* **WORK INSTRUCTION**:
Reproduce the records word for word, from the first line to the line containing "framed print: present [354,69,399,123]".

Multi-frame change data
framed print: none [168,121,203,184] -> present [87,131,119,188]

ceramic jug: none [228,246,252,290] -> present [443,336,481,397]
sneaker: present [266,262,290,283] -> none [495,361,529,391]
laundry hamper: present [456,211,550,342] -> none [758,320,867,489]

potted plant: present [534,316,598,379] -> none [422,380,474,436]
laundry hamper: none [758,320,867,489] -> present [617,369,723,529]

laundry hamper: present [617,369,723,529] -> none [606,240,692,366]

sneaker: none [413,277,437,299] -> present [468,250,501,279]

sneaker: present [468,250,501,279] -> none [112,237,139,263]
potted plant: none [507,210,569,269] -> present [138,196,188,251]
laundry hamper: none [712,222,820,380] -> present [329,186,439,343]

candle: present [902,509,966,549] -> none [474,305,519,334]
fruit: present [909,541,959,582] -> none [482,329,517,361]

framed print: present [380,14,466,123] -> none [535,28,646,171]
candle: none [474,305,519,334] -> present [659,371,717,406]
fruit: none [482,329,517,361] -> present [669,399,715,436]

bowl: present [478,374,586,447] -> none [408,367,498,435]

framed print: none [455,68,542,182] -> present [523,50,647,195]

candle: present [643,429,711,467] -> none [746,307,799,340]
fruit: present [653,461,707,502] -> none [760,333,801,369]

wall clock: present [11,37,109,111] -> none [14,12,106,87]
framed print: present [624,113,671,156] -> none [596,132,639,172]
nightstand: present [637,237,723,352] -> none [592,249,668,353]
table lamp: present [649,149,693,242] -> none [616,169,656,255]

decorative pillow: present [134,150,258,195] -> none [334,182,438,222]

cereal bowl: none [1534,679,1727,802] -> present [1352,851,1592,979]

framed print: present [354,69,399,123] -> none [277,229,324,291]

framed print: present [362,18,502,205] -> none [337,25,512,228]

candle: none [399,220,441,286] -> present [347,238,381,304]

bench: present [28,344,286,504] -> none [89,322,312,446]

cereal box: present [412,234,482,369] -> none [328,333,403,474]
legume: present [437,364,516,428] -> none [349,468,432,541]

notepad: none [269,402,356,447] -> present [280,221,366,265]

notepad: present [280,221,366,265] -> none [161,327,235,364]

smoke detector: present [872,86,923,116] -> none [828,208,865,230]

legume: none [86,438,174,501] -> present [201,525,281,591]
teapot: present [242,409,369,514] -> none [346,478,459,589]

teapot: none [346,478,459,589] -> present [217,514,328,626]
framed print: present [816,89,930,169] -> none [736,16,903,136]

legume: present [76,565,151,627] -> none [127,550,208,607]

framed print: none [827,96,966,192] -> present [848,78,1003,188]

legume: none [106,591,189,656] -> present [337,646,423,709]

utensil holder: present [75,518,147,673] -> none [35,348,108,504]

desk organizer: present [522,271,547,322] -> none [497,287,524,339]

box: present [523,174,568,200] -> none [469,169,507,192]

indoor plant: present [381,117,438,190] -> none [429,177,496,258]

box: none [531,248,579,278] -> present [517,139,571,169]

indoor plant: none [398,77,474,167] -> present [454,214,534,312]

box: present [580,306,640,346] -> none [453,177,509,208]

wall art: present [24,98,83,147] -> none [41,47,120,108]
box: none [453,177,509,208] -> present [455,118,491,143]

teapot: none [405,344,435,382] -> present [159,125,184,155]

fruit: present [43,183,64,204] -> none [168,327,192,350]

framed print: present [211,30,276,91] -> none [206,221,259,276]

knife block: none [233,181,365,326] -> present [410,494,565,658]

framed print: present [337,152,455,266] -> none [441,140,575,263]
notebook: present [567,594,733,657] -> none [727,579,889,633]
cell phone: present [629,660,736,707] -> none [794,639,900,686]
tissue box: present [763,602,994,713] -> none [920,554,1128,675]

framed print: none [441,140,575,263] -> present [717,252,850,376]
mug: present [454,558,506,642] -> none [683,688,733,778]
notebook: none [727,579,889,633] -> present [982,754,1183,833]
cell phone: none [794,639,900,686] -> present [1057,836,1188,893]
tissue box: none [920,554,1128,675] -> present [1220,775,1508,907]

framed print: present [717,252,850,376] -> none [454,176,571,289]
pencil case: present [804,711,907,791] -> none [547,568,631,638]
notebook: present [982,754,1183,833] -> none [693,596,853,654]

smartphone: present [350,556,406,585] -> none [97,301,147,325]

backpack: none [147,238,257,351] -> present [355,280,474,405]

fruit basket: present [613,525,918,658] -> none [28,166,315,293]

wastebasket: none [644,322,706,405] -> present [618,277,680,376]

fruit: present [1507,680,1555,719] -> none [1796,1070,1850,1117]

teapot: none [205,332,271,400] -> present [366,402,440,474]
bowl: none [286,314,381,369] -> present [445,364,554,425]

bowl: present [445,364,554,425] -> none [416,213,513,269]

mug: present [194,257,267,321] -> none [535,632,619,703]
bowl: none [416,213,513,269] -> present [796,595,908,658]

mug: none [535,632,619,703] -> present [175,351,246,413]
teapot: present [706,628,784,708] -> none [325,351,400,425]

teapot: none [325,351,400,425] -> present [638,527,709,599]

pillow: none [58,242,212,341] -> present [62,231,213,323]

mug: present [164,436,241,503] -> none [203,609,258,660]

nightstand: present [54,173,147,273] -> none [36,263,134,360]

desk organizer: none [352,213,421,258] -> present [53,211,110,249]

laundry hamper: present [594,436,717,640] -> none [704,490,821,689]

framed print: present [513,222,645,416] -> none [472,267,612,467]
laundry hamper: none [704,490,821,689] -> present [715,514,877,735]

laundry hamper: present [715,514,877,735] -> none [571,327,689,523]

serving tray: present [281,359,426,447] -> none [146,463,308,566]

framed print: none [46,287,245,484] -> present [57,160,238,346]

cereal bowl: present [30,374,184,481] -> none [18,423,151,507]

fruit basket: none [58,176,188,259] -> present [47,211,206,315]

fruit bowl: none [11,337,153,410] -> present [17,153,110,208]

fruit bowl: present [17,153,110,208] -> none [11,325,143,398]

* **YOUR RESPONSE**:
framed print: none [168,121,203,184] -> present [87,131,119,188]

ceramic jug: none [228,246,252,290] -> present [443,336,481,397]
sneaker: present [266,262,290,283] -> none [495,361,529,391]
laundry hamper: present [456,211,550,342] -> none [758,320,867,489]

potted plant: present [534,316,598,379] -> none [422,380,474,436]
laundry hamper: none [758,320,867,489] -> present [617,369,723,529]

laundry hamper: present [617,369,723,529] -> none [606,240,692,366]

sneaker: none [413,277,437,299] -> present [468,250,501,279]

sneaker: present [468,250,501,279] -> none [112,237,139,263]
potted plant: none [507,210,569,269] -> present [138,196,188,251]
laundry hamper: none [712,222,820,380] -> present [329,186,439,343]

candle: present [902,509,966,549] -> none [474,305,519,334]
fruit: present [909,541,959,582] -> none [482,329,517,361]

framed print: present [380,14,466,123] -> none [535,28,646,171]
candle: none [474,305,519,334] -> present [659,371,717,406]
fruit: none [482,329,517,361] -> present [669,399,715,436]

bowl: present [478,374,586,447] -> none [408,367,498,435]

framed print: none [455,68,542,182] -> present [523,50,647,195]

candle: present [643,429,711,467] -> none [746,307,799,340]
fruit: present [653,461,707,502] -> none [760,333,801,369]

wall clock: present [11,37,109,111] -> none [14,12,106,87]
framed print: present [624,113,671,156] -> none [596,132,639,172]
nightstand: present [637,237,723,352] -> none [592,249,668,353]
table lamp: present [649,149,693,242] -> none [616,169,656,255]

decorative pillow: present [134,150,258,195] -> none [334,182,438,222]

cereal bowl: none [1534,679,1727,802] -> present [1352,851,1592,979]

framed print: present [354,69,399,123] -> none [277,229,324,291]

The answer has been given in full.